As for Mr. Dryden, “he was my childhood hero,” he said.
Mr. Walsh met the goalie as a seven-year-old. He’d had an appendectomy, but his appendix burst during surgery. When he woke up, his dad was leaning over the bed.
“He asked what the one thing was that I wanted in all of the world,” Mr. Walsh recalled. “I told him the only thing I wanted was to meet Ken Dryden.”
Somehow or other, his father made it work. He reached out to the Canadiens, told them about his son and they in turn got in touch with Mr.

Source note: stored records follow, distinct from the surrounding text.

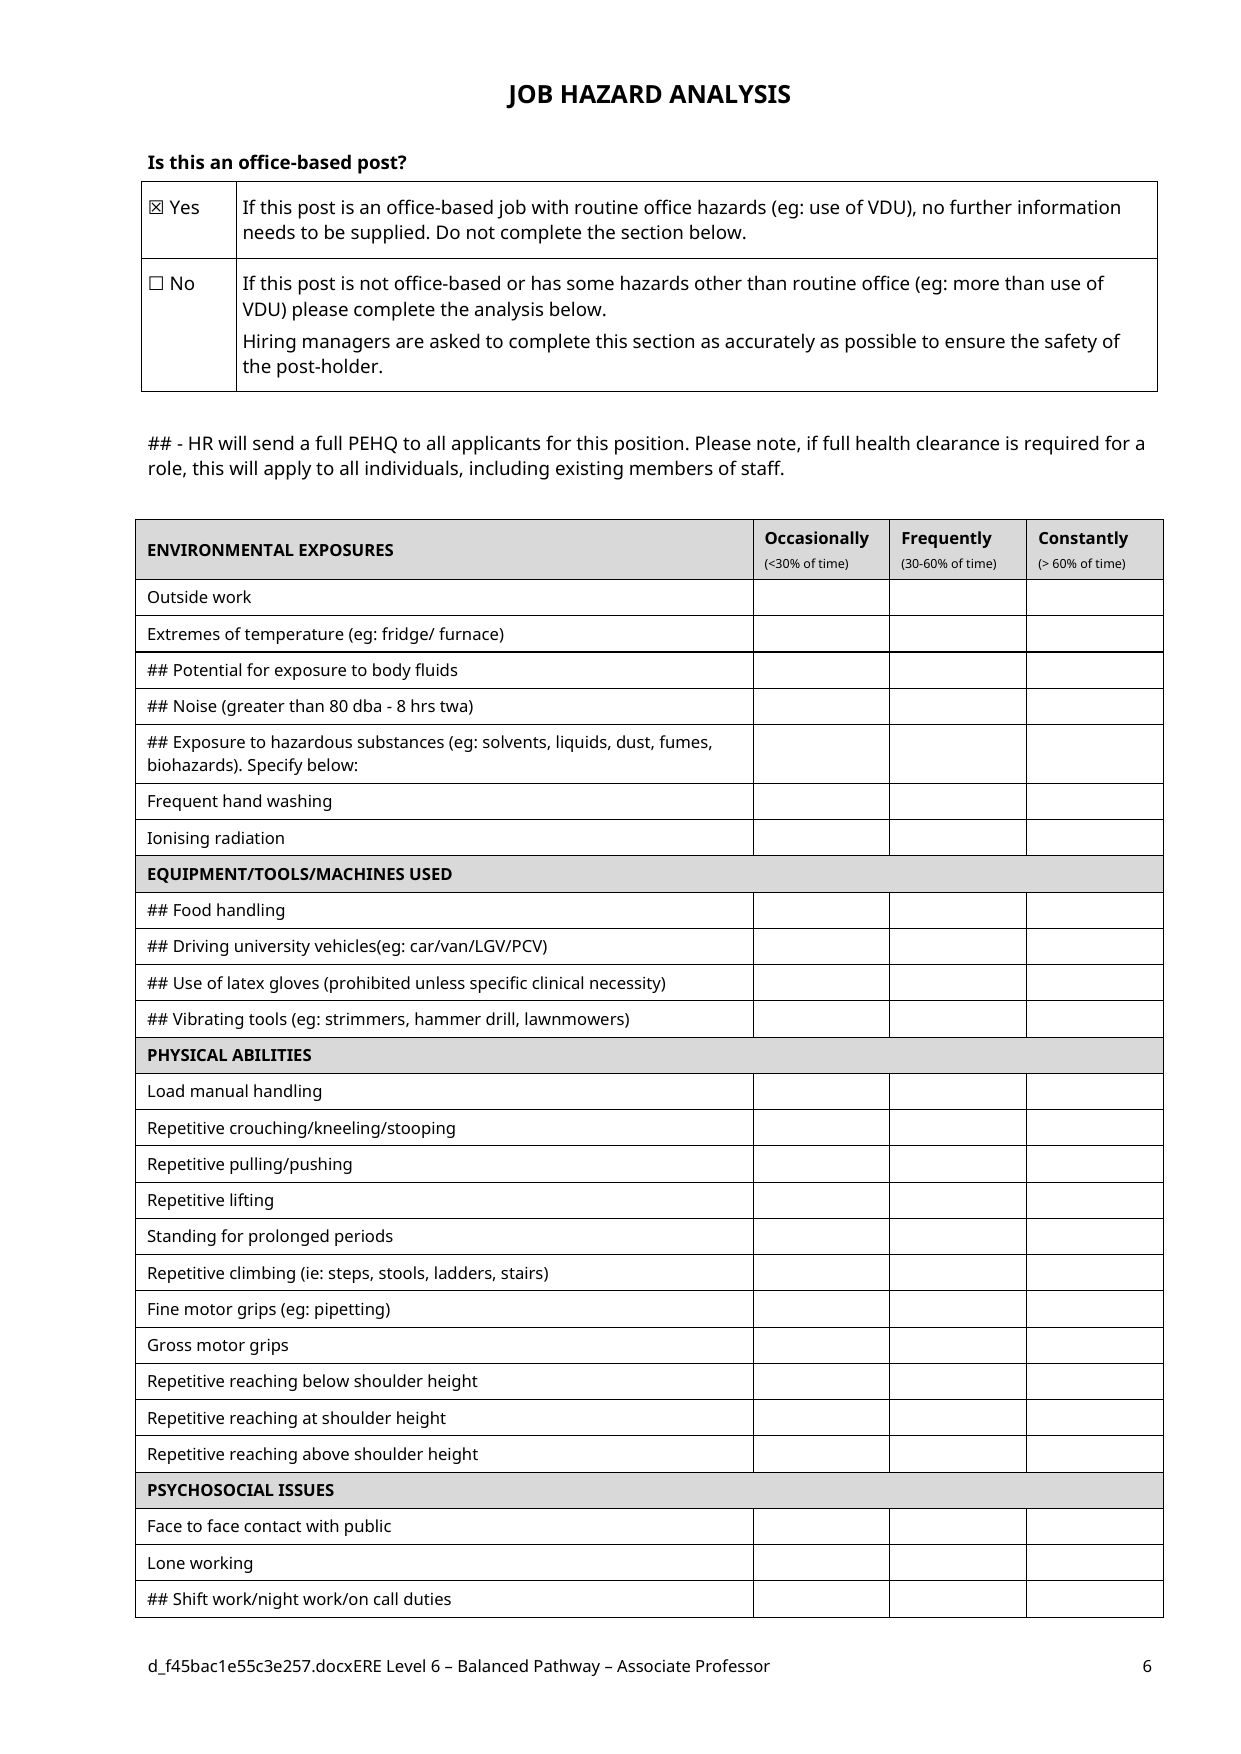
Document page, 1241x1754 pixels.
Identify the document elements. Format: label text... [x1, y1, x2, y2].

table_cell [1027, 1509, 1163, 1544]
table_cell Repetitive crouching/kneeling/stooping [136, 1110, 753, 1145]
table_cell [1027, 1436, 1163, 1472]
table_cell [890, 893, 1026, 928]
table_cell Load manual handling [136, 1074, 753, 1109]
table_header Frequently (30-60% of time) [890, 520, 1026, 579]
table_cell [890, 1545, 1026, 1580]
table_cell [1027, 784, 1163, 819]
table_cell Lone working [136, 1545, 753, 1580]
table_cell [1027, 1001, 1163, 1037]
table_cell Repetitive pulling/pushing [136, 1146, 753, 1182]
table_cell [754, 1400, 889, 1435]
table_cell [1027, 1291, 1163, 1327]
table_cell [754, 1146, 889, 1182]
table_cell Repetitive climbing (ie: steps, stools, ladders, stairs) [136, 1255, 753, 1290]
table_cell Outside work [136, 580, 753, 615]
table_cell [754, 893, 889, 928]
table_cell [890, 689, 1026, 724]
table_cell [1027, 725, 1163, 783]
table_cell PSYCHOSOCIAL ISSUES [136, 1473, 1163, 1508]
text Is this an office-based post? [148, 149, 1152, 175]
table_cell [754, 1001, 889, 1037]
table_cell [890, 1110, 1026, 1145]
table_cell Repetitive reaching below shoulder height [136, 1364, 753, 1399]
table_cell [890, 820, 1026, 855]
table_cell [1027, 1364, 1163, 1399]
table_cell [754, 1328, 889, 1363]
table_cell [754, 725, 889, 783]
table_cell [754, 1436, 889, 1472]
table_cell [890, 1400, 1026, 1435]
table_cell Frequent hand washing [136, 784, 753, 819]
table_cell [1027, 1255, 1163, 1290]
table_cell Fine motor grips (eg: pipetting) [136, 1291, 753, 1327]
table_cell [890, 1255, 1026, 1290]
table_cell [890, 580, 1026, 615]
table_cell [890, 1291, 1026, 1327]
table_cell [890, 1219, 1026, 1254]
table_cell Extremes of temperature (eg: fridge/ furnace) [136, 616, 753, 651]
table_cell [754, 929, 889, 964]
table_cell [890, 1328, 1026, 1363]
table_cell If this post is not office-based or has some hazards other than routine office (eg: more than use of VDU) please complete the analysis below. Hiring managers are asked to complete this section as accurately as possible to ensure the safety of the post-holder. [237, 259, 1157, 391]
table_cell [1027, 1328, 1163, 1363]
table_cell [754, 1545, 889, 1580]
table_cell ## Food handling [136, 893, 753, 928]
table_cell [754, 1364, 889, 1399]
table_cell [890, 653, 1026, 688]
table_cell ## Exposure to hazardous substances (eg: solvents, liquids, dust, fumes, biohazards). Specify below: [136, 725, 753, 783]
table_cell [754, 1183, 889, 1218]
table_cell [890, 929, 1026, 964]
table_cell [890, 1364, 1026, 1399]
table_cell [1027, 653, 1163, 688]
table_cell [754, 1509, 889, 1544]
table_cell [1027, 1219, 1163, 1254]
table_cell Face to face contact with public [136, 1509, 753, 1544]
table_cell [890, 616, 1026, 651]
table_cell [1027, 1183, 1163, 1218]
table_cell [890, 965, 1026, 1000]
table_header If this post is an office-based job with routine office hazards (eg: use of VDU), no further information needs to be supplied. Do not complete the section below. [237, 182, 1157, 257]
table_cell ## Potential for exposure to body fluids [136, 653, 753, 688]
table_cell [754, 1110, 889, 1145]
table_cell ## Driving university vehicles(eg: car/van/LGV/PCV) [136, 929, 753, 964]
table_cell [754, 784, 889, 819]
table_cell [1027, 1545, 1163, 1580]
table_cell [1027, 893, 1163, 928]
table_cell [754, 1219, 889, 1254]
table_cell [1027, 1074, 1163, 1109]
table_header ENVIRONMENTAL EXPOSURES [136, 520, 753, 579]
table_cell [754, 965, 889, 1000]
table_cell Repetitive lifting [136, 1183, 753, 1218]
table_cell Repetitive reaching at shoulder height [136, 1400, 753, 1435]
table_cell [890, 1183, 1026, 1218]
table_cell [1027, 820, 1163, 855]
table_header Yes [142, 182, 236, 257]
table_cell [1027, 1400, 1163, 1435]
table_cell [754, 1255, 889, 1290]
table_cell Ionising radiation [136, 820, 753, 855]
text JOB HAZARD ANALYSIS [148, 77, 1152, 111]
table_cell [754, 1291, 889, 1327]
table_cell [1027, 689, 1163, 724]
table_cell [890, 1509, 1026, 1544]
table_cell [890, 1146, 1026, 1182]
table_cell ## Noise (greater than 80 dba - 8 hrs twa) [136, 689, 753, 724]
table_cell [890, 1581, 1026, 1617]
table_cell [890, 1001, 1026, 1037]
table_cell [754, 820, 889, 855]
table_cell [754, 580, 889, 615]
table_cell [890, 1074, 1026, 1109]
table_cell PHYSICAL ABILITIES [136, 1038, 1163, 1073]
table_cell ## Shift work/night work/on call duties [136, 1581, 753, 1617]
table_cell [754, 616, 889, 651]
table_cell [890, 725, 1026, 783]
table_cell [754, 1074, 889, 1109]
table_cell Standing for prolonged periods [136, 1219, 753, 1254]
table_cell ## Use of latex gloves (prohibited unless specific clinical necessity) [136, 965, 753, 1000]
table_cell ## Vibrating tools (eg: strimmers, hammer drill, lawnmowers) [136, 1001, 753, 1037]
table_header Constantly (> 60% of time) [1027, 520, 1163, 579]
table_cell [754, 689, 889, 724]
table_cell [754, 653, 889, 688]
table_cell Repetitive reaching above shoulder height [136, 1436, 753, 1472]
table_cell [1027, 929, 1163, 964]
table_cell [1027, 1110, 1163, 1145]
table_cell [890, 784, 1026, 819]
table_cell [754, 1581, 889, 1617]
table_cell EQUIPMENT/TOOLS/MACHINES USED [136, 856, 1163, 892]
table_cell [1027, 616, 1163, 651]
table_cell [1027, 1146, 1163, 1182]
table_cell [1027, 965, 1163, 1000]
table_cell [890, 1436, 1026, 1472]
text ## - HR will send a full PEHQ to all applicants for this position. Please note, if full health clearance is required for a role, this will apply to all individuals, including existing members of staff. [148, 430, 1152, 481]
table_cell [1027, 1581, 1163, 1617]
table_cell [1027, 580, 1163, 615]
table_cell No [142, 259, 236, 391]
table_header Occasionally (<30% of time) [754, 520, 889, 579]
table_cell Gross motor grips [136, 1328, 753, 1363]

Dryden.
“He invited me to a Canadiens practice,” Mr. Walsh said. “Then he brought me into the dressing room and he introduced me one by one to all of the players.”
After that, he took the young Mr. Walsh into Scotty Bowman’s office so the seven-year-old could chat up Montreal’s head coach.
“That day was one of the greatest memories of my life,” Mr. Walsh remembered.
“As a goalie there was nobody like him. As a fan you felt a certain confidence. There was almost a majesty about him.”
Mr. Walsh had not seen Mr. Dryden in a while, but they connected via e-mail in July. He also sent Mr. Dryden a birthday wish last month.
“There are a lot of friends that I haven’t heard from that reached out to me as soon as they learned Ken died,” Mr. Walsh said. “They told me I was the first person they thought of.”
Kevin Lowe, a six-time Stanley Cup winner and Hall of Fame defenceman, recalls seeing Mr. Dryden in the second NHL game he ever attended.
Mr. Lowe, who is from Quebec, is a former general manager for the Edmonton Oilers and knew Mr. Dryden through hockey circles.
“One thing that stands out for me is that he was booed in Game 1 in Montreal of the 1979 Stanley Cup final,” Mr. Lowe said. “I was shocked.”
“He stood on his head in Game 2 and they won four straight.”
Lanny McDonald, who retired as chairman of the Hockey Hall of Fame on July 1 after 10 years, played against Mr. Dryden and knew him for most of his life.
“He stood tall on the ice and off it,” Mr. McDonald said on Sunday by telephone from Alberta. “He was much more than a hockey player. I am so sad for his family.
“I respected him so much as a player but more so as a man.”